Although visibility for the LGBTQ community is at an alltime high, the number of queer-focused events, concerts, and community spaces are few and far between– especially in cities like Indianapolis.
So, how can smaller cities keep these social events going after Pride Month ends? Carrie Keel is one of the community members dedicated to changing the scene. Keel founded Low Pone, a monthly queer dance party, as well as Minor Sweat, a monthly open-mic style event for all ages. Her latest creation is BUZZ/Cut, a music festival that’s bringing queer musical artists from all over the country to takeover Fountain Square on September 7, starting at 2pm.
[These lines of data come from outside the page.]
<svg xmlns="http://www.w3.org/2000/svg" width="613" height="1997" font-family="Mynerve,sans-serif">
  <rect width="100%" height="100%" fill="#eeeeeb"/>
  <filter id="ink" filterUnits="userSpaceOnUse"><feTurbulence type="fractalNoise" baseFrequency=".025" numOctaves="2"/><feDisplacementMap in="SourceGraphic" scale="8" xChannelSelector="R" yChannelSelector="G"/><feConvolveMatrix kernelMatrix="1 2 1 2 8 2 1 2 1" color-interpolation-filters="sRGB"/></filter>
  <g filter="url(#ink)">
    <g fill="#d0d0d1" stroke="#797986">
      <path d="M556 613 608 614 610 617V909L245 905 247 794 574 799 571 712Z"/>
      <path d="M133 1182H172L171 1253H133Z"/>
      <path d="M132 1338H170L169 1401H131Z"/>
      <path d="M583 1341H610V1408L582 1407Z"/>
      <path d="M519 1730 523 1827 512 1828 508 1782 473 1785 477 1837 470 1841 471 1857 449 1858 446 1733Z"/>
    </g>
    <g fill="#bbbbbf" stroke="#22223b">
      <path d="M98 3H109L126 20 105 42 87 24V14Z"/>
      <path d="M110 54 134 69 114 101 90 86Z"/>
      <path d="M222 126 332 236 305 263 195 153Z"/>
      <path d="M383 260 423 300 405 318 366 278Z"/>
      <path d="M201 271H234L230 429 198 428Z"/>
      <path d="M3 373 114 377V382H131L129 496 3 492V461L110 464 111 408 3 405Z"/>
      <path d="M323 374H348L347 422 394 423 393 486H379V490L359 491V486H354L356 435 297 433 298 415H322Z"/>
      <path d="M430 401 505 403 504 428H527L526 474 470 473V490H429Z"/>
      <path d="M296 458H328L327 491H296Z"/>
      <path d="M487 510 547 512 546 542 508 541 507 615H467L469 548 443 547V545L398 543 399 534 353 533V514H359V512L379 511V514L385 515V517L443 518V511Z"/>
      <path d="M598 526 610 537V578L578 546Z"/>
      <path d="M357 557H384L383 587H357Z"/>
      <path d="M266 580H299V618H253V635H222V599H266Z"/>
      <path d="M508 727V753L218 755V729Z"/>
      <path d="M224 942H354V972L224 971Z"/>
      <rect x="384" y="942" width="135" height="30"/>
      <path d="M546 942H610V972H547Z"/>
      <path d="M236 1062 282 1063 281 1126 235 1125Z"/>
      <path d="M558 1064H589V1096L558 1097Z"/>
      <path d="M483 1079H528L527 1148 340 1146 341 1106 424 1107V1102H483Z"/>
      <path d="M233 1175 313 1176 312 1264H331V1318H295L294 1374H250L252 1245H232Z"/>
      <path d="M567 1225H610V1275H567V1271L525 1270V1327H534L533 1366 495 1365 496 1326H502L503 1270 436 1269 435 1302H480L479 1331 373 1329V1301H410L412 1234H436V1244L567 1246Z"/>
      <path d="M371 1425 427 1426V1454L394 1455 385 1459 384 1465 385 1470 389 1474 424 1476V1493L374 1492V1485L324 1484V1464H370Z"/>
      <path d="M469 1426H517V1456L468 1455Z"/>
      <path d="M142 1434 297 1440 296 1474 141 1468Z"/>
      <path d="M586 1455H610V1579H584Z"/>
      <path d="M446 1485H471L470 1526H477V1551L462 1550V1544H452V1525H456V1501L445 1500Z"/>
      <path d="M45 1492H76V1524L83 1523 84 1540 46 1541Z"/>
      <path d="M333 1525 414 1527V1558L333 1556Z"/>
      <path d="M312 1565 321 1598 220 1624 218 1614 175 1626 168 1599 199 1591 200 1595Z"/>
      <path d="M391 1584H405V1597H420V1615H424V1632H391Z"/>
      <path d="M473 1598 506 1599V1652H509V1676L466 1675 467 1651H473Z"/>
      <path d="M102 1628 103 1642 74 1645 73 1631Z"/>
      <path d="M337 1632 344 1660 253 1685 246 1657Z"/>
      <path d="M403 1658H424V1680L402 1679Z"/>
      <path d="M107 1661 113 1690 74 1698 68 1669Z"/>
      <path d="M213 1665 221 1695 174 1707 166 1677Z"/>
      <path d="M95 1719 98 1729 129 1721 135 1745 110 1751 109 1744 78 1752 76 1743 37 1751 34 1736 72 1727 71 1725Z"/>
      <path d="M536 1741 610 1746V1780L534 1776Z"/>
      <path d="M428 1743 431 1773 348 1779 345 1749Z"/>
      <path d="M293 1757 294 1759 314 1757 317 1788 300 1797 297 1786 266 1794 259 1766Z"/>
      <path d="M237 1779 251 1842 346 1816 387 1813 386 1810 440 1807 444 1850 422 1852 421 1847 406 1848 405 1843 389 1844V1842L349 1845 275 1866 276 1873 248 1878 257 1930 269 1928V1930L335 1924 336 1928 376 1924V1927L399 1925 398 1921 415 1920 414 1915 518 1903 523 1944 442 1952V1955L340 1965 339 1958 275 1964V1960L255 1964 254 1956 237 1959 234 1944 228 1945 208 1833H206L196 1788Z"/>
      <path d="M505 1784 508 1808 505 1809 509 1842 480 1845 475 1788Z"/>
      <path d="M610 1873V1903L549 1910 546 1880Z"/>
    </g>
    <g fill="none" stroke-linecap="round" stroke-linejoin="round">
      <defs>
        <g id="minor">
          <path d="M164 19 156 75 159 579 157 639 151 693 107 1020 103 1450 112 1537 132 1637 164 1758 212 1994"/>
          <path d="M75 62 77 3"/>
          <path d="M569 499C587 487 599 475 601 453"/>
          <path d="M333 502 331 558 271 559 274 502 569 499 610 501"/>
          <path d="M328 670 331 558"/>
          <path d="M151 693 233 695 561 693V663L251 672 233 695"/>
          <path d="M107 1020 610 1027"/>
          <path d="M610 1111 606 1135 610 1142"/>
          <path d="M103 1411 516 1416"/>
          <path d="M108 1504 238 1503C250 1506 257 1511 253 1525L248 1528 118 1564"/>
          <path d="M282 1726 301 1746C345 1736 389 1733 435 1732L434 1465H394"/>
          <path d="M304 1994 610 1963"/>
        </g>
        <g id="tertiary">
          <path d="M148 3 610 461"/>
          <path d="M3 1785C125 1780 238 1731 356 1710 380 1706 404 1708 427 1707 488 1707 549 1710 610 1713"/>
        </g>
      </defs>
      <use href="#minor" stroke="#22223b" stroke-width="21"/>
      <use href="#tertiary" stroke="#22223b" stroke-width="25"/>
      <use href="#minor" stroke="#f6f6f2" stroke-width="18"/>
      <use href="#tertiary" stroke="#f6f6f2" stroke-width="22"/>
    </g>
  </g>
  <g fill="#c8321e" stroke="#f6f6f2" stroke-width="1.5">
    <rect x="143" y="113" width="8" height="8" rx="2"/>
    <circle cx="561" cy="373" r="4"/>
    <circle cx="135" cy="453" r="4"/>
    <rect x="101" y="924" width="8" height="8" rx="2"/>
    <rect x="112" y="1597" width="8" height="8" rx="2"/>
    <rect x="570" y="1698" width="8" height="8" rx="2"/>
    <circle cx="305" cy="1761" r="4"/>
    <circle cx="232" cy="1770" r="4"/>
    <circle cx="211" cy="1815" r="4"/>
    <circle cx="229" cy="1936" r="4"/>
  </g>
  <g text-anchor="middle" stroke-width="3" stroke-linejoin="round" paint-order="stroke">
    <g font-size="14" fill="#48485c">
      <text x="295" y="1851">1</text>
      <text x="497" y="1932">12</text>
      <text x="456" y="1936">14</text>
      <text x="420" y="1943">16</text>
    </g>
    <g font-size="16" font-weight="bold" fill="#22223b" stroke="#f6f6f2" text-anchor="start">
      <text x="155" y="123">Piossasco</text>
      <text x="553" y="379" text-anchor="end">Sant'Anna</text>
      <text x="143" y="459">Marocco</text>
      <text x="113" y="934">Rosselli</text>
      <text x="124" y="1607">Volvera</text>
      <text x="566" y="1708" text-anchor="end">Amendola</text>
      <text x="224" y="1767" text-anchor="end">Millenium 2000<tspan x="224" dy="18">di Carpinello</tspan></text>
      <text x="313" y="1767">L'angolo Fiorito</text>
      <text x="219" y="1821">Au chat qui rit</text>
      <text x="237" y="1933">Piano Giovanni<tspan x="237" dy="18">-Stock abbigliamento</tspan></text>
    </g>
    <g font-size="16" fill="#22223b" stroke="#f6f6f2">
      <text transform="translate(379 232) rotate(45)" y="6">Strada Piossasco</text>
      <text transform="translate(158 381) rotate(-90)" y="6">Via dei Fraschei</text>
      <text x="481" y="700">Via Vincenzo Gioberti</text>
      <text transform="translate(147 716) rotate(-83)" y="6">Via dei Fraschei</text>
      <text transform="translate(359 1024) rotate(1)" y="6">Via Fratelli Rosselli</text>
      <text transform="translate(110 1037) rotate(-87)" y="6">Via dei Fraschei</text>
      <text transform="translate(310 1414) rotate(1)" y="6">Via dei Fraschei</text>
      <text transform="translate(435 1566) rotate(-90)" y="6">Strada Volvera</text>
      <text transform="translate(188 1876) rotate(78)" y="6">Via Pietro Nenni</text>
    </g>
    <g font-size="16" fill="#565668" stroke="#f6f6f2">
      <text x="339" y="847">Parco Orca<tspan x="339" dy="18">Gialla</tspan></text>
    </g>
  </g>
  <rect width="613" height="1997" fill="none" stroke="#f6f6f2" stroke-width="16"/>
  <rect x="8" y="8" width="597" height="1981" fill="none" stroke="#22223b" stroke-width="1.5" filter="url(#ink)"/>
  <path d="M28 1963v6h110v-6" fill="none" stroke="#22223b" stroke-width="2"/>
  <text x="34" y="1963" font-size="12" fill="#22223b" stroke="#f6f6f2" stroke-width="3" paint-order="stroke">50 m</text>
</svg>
The lineup includes fifteen internationally acclaimed queer musical artists of all different musical genres, like CupcaKKe, Shamir, Sateen, Muxxxe, and more. Tickets are $20, and proceeds will go towards programming for LGBTQ teens through Minor Sweat.
Keel wanted to make BUZZ/Cut as diverse as possible– including men, women, non binary people, and many kinds of music from rock and roll, to hip hop, to electronic music.
“There’s not a single artist, musician or group that I don’t think is really exciting,” Keel says about Saturday’s performers. She thinks there’s something for everyone, from household names like CupcaKKe, to an anonymous artist from Mexico called Muxxxe. “They rap in Spanish and they’re sort of a drag persona- but not really. They always wear a mask and their identity is top secret,” Keel explains.
BUZZ/Cut secured artists simply by researching on social media and sending Instagram and Twitter DM’s, Keel says. All the work involved in building BUZZ/Cut was done in addition to Keel’s full time job. “I’d like to make something bigger, but this has all been so organically grown, you know? This isn’t a profitable thing we’re doing. I’m just thinking: ‘we’ll see.’”
Keel plans on using the funds from BUZZ/Cut’s ticket sales to expand Minor Sweat’s programming for LGBTQ teens. Currently Minor Sweat has just one event a month geared towards queer teens who aren’t old enough for 21+ events like Low Pone.
With more funding, Minor Sweat would expand to offer different kinds of educational programming, like music and art workshops in partnership with Big Car, as well as wellness and tech-focused programs.
Keel hopes that Minor Sweat can help give queer teens a place to be at ease, have fun, and learn.
“Queer visibility is at an all time high. Now, instead of just trying to have a normal life, we want to have a better life,” she says. “The basics are being handled by groups like Indiana Youth Group and Indianapolis Pride, but we want to branch out as far as quality of life goes. We want to get kids involved in things they care about.”